◆ Required work: Below you will find a set of lines. Repeat them all exactly.

Data shown below:

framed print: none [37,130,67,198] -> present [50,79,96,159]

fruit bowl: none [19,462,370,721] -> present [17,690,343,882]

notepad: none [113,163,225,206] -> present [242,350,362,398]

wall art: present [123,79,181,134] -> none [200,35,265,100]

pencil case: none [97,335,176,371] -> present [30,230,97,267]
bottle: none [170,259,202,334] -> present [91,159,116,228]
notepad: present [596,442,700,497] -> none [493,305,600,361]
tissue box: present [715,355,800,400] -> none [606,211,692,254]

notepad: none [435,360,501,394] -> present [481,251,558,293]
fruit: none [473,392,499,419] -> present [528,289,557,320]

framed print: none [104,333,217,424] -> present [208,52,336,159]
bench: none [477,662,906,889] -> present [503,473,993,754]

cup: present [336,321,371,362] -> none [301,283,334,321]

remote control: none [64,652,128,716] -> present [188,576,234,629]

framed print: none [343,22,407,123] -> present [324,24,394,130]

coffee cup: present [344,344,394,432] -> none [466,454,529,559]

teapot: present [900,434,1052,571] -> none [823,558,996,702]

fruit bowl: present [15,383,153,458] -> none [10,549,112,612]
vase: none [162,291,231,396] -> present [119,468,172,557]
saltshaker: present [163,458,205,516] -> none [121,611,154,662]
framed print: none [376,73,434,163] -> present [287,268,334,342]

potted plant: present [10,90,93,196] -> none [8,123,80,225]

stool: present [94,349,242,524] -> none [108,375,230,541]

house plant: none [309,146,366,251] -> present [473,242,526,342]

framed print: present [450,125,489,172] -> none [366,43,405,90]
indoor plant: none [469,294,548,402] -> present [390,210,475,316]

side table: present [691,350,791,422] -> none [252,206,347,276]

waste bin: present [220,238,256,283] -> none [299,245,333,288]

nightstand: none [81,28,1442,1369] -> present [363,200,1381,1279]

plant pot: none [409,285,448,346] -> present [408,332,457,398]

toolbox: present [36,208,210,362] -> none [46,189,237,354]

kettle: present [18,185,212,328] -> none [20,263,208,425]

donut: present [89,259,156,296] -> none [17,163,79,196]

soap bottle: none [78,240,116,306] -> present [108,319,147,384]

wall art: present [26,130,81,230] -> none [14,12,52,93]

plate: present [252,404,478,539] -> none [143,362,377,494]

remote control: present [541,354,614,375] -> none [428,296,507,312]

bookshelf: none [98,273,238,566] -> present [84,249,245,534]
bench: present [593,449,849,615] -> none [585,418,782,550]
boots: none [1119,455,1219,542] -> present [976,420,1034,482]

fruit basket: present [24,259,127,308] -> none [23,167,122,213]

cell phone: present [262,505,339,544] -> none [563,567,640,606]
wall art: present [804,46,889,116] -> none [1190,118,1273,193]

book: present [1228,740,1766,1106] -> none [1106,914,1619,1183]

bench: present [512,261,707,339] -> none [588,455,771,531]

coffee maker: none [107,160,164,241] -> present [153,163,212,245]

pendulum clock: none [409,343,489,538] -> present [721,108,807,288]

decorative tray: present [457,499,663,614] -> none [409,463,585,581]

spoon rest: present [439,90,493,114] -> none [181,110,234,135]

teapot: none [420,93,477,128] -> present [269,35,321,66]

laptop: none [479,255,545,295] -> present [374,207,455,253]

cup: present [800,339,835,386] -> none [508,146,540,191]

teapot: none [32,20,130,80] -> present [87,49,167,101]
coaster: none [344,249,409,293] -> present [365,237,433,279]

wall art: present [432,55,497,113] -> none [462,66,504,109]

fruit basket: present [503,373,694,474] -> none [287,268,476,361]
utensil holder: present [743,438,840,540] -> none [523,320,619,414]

End of Data shown.

◆ Exercise solution:
framed print: none [37,130,67,198] -> present [50,79,96,159]

fruit bowl: none [19,462,370,721] -> present [17,690,343,882]

notepad: none [113,163,225,206] -> present [242,350,362,398]

wall art: present [123,79,181,134] -> none [200,35,265,100]

pencil case: none [97,335,176,371] -> present [30,230,97,267]
bottle: none [170,259,202,334] -> present [91,159,116,228]
notepad: present [596,442,700,497] -> none [493,305,600,361]
tissue box: present [715,355,800,400] -> none [606,211,692,254]

notepad: none [435,360,501,394] -> present [481,251,558,293]
fruit: none [473,392,499,419] -> present [528,289,557,320]

framed print: none [104,333,217,424] -> present [208,52,336,159]
bench: none [477,662,906,889] -> present [503,473,993,754]

cup: present [336,321,371,362] -> none [301,283,334,321]

remote control: none [64,652,128,716] -> present [188,576,234,629]

framed print: none [343,22,407,123] -> present [324,24,394,130]

coffee cup: present [344,344,394,432] -> none [466,454,529,559]

teapot: present [900,434,1052,571] -> none [823,558,996,702]

fruit bowl: present [15,383,153,458] -> none [10,549,112,612]
vase: none [162,291,231,396] -> present [119,468,172,557]
saltshaker: present [163,458,205,516] -> none [121,611,154,662]
framed print: none [376,73,434,163] -> present [287,268,334,342]

potted plant: present [10,90,93,196] -> none [8,123,80,225]

stool: present [94,349,242,524] -> none [108,375,230,541]

house plant: none [309,146,366,251] -> present [473,242,526,342]

framed print: present [450,125,489,172] -> none [366,43,405,90]
indoor plant: none [469,294,548,402] -> present [390,210,475,316]

side table: present [691,350,791,422] -> none [252,206,347,276]

waste bin: present [220,238,256,283] -> none [299,245,333,288]

nightstand: none [81,28,1442,1369] -> present [363,200,1381,1279]

plant pot: none [409,285,448,346] -> present [408,332,457,398]

toolbox: present [36,208,210,362] -> none [46,189,237,354]

kettle: present [18,185,212,328] -> none [20,263,208,425]

donut: present [89,259,156,296] -> none [17,163,79,196]

soap bottle: none [78,240,116,306] -> present [108,319,147,384]

wall art: present [26,130,81,230] -> none [14,12,52,93]

plate: present [252,404,478,539] -> none [143,362,377,494]

remote control: present [541,354,614,375] -> none [428,296,507,312]

bookshelf: none [98,273,238,566] -> present [84,249,245,534]
bench: present [593,449,849,615] -> none [585,418,782,550]
boots: none [1119,455,1219,542] -> present [976,420,1034,482]

fruit basket: present [24,259,127,308] -> none [23,167,122,213]

cell phone: present [262,505,339,544] -> none [563,567,640,606]
wall art: present [804,46,889,116] -> none [1190,118,1273,193]

book: present [1228,740,1766,1106] -> none [1106,914,1619,1183]

bench: present [512,261,707,339] -> none [588,455,771,531]

coffee maker: none [107,160,164,241] -> present [153,163,212,245]

pendulum clock: none [409,343,489,538] -> present [721,108,807,288]

decorative tray: present [457,499,663,614] -> none [409,463,585,581]

spoon rest: present [439,90,493,114] -> none [181,110,234,135]

teapot: none [420,93,477,128] -> present [269,35,321,66]

laptop: none [479,255,545,295] -> present [374,207,455,253]

cup: present [800,339,835,386] -> none [508,146,540,191]

teapot: none [32,20,130,80] -> present [87,49,167,101]
coaster: none [344,249,409,293] -> present [365,237,433,279]

wall art: present [432,55,497,113] -> none [462,66,504,109]

fruit basket: present [503,373,694,474] -> none [287,268,476,361]
utensil holder: present [743,438,840,540] -> none [523,320,619,414]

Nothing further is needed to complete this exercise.